# favorite bbq recipes



## apple (Jun 23, 2007)

Next weekend I'm hosting a summer bbq with some friends and family. I haven't decided on a menu yet. What are your favorite bbq meals/recipes/ideas?


----------



## jade (Jun 25, 2007)

I'm not really much for cooking, but I have a fabulous summer drink recipe. It's alcoholic, but you can substitute the alcohol for something else like club soda, sprite or juice if you prefer. I don't have an exact recipe. I always just wing it on amounts and measurements. It always seems to work out. It's sort of a home-made concoction, so it doesn't have a name.

Preperation step1:

Blend raspberries, strawberries and blackberries in the blender. If you want to make these more alcoholic you can add vodka or run at this stage. Put the blended fruit in the freezer or fridge.

Next step:

Make a mixture of champagne and orange juice. You ca substitute other juices here if you want. I tried peach orange mango juice last time and it was DELICIOUS!!

Serving instructions:

Place a scoop or two of raspberry sorbet or sherbet in a cup. Cover it with a bit of the blended berries. Cover the whole thing with the champagne/juice mixture.

Enjoy


----------



## Bliss (Jun 26, 2007)

My favorite dip:

In a saucepan melt/heat up the following:

chili
cream cheese
sour cream
salsa
grated cheese

Delicious with tortilla chips or breadsticks


----------



## Tabitha (Jul 18, 2007)

This may sound crazy, but I had the most amazing BBQ Tofu last weekend at a Krishna restaurant in Dallas. I only put it in my mouth so I would not appear rude, ate it all & asked for more. I would LOVE that recipe!


----------



## CPSoaper (Jul 18, 2007)

Macaroni salad. There is nothing I hate worse than a macaroni salad made pretty much like a potato salad except with macaroni.

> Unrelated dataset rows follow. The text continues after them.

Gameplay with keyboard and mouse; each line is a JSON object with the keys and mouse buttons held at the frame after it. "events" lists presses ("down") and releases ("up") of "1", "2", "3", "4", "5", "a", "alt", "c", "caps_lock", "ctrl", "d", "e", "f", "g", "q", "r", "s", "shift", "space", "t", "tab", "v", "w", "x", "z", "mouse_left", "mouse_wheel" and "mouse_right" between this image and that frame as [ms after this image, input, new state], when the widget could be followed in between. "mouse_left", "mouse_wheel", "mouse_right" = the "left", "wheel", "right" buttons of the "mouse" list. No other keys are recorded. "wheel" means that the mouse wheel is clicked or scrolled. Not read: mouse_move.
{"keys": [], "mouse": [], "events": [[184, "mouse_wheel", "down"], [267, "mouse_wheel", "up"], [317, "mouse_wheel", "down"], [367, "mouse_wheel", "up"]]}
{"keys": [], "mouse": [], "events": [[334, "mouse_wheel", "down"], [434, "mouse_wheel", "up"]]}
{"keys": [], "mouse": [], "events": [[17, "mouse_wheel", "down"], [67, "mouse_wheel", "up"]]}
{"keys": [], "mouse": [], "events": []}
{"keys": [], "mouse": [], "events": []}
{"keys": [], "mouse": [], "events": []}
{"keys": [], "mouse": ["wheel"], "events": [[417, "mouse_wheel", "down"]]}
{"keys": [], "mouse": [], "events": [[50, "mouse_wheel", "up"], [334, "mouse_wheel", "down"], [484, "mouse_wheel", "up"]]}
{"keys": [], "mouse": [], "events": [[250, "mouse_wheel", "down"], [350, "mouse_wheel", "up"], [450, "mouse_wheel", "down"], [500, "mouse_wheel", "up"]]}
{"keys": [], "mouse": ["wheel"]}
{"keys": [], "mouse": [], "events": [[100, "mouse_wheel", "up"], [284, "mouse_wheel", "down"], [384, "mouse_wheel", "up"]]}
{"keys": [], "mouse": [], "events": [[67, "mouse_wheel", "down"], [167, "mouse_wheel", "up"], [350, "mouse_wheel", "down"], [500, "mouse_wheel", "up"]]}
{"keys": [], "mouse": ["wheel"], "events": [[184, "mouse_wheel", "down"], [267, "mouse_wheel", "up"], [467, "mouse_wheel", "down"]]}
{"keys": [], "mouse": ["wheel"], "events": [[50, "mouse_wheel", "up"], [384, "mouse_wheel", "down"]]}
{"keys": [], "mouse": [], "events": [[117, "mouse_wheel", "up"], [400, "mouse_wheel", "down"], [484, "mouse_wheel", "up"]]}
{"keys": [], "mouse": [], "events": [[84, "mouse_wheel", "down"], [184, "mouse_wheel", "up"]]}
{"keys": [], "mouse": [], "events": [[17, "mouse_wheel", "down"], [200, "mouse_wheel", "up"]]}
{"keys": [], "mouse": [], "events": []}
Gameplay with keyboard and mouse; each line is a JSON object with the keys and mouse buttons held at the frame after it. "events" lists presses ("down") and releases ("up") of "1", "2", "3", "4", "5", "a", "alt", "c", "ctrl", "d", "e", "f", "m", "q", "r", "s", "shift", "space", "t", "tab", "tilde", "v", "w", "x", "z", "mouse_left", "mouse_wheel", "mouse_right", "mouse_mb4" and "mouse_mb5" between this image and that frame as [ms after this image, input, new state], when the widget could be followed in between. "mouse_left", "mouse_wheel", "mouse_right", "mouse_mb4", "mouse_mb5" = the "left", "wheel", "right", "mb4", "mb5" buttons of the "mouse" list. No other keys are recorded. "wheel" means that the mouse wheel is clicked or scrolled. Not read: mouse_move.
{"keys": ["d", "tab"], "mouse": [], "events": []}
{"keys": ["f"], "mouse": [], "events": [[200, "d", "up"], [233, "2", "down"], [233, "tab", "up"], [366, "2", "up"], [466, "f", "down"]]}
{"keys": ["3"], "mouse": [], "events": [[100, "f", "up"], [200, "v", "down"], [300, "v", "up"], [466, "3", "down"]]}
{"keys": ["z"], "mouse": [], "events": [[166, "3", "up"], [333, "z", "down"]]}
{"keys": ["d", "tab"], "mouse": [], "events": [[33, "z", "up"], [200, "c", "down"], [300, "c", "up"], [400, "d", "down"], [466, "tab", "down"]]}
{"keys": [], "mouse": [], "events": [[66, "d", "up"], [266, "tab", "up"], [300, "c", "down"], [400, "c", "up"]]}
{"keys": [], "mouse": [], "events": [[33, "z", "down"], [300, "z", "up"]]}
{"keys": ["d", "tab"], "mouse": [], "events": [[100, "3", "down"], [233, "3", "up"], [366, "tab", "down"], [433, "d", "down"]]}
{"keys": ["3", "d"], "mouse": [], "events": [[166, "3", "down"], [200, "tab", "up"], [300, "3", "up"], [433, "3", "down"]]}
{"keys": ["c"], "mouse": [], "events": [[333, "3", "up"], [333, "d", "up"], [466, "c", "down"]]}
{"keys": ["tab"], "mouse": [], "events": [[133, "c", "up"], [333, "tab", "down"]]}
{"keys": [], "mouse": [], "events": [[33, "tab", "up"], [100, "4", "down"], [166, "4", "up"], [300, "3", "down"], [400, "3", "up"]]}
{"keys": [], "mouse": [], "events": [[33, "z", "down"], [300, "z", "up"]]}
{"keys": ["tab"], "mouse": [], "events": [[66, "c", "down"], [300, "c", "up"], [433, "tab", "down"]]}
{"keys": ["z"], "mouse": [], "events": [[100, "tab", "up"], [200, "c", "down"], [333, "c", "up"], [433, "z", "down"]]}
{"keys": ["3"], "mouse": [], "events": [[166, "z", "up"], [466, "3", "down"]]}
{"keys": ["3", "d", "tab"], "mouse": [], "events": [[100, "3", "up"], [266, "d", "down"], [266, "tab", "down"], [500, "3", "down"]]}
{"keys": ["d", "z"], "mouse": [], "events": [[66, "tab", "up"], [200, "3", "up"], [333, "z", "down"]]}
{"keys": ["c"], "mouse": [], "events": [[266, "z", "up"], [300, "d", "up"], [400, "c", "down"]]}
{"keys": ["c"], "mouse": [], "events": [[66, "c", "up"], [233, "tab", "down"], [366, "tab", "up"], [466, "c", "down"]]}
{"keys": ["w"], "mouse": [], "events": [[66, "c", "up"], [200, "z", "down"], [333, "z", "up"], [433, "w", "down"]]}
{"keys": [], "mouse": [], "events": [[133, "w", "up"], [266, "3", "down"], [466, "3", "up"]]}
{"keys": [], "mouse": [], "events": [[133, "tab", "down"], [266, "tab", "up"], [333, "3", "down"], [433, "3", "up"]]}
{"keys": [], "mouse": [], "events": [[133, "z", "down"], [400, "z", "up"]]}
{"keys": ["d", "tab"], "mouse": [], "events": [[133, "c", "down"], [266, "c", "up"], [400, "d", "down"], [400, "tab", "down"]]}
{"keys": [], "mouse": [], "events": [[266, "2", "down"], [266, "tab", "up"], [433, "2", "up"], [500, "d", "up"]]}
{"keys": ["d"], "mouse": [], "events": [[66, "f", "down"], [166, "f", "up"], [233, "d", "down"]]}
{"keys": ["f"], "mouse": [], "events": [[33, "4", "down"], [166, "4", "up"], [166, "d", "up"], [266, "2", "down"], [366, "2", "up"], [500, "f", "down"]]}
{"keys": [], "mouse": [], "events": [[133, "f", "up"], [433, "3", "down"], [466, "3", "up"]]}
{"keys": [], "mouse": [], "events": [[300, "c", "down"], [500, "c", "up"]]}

In  my macaroni salad I only put, macaroni noodles, black olives, pimentos and mayo. I use the juice from the pimentos in the salad. You can also top it with hard boiled eggs.   It is a very simple recipe but I have not found any macaroni salad lovers that don't like this one.


----------



## Midnight Rowan (Sep 9, 2011)

I LOVE grilled zucchini and portobellos (grilled separately). Simply slice the zucchini or mushroom caps lengthwise, about 1/4" thick, brush with olive oil and season as you'd like. I've done plain salt & pepper, seasoning salt, Emerill's Essence, garlic salt, fresh garlic slivers, fresh cilantro and lime juice, and combos of the seasonings as well... always delicious!


----------



## carebear (Sep 9, 2011)

best bbq sauce ever is Cornell BBQ Sauce.  It's more of a marinade and then you baste with it. To.Die.For!!!

http://www.cornell.edu/search/index.cfm ... &tab=facts

 Enter a term to search our compendium of facts about Cornell. Browse facts:ABCDEFGHIJKLMNOPQRSTUVWXYZ
Cornell Chicken Barbecue Sauce/Finger Lakes Marinade Recipe

Developed by the late Robert C. Baker, Professor of Poultry Science and Food Science. 

Recipe for Barbeque Sauce (enough for 10 halves): 

1 cup cooking oil 
1 pint cider vinegar 
3 tablespoons salt 
1 tablespoon poultry seasoning 
1/2 teaspoon pepper 
1 egg 

Beat the egg, then add the oil and beat again. Add other ingredients and stir. The recipe can be varied to suit individual tastes. Reducing the salt is just fine - plus the more you baste the saltier it is.  I love it salty so I don't change a thing and baste a LOT.

Dr. Robert C. Baker, creator of chicken nuggets and Cornell Chicken Barbecue Sauce, passed away at age 84 on March 13, 2006


----------



## Tabitha (Sep 9, 2011)

Midnight Rowan said:
			
		

> I LOVE grilled zucchini and portobellos (grilled separately). Simply slice the zucchini or mushroom caps lengthwise, about 1/4" thick, brush with olive oil and season as you'd like. I've done plain salt & pepper, seasoning salt, Emerill's Essence, garlic salt, fresh garlic slivers, fresh cilantro and lime juice, and combos of the seasonings as well... always delicious!



I agree about the muchrooms. I soak mine in pick-a-peppa sauce first. It's a classic Jamaican Sauce.


----------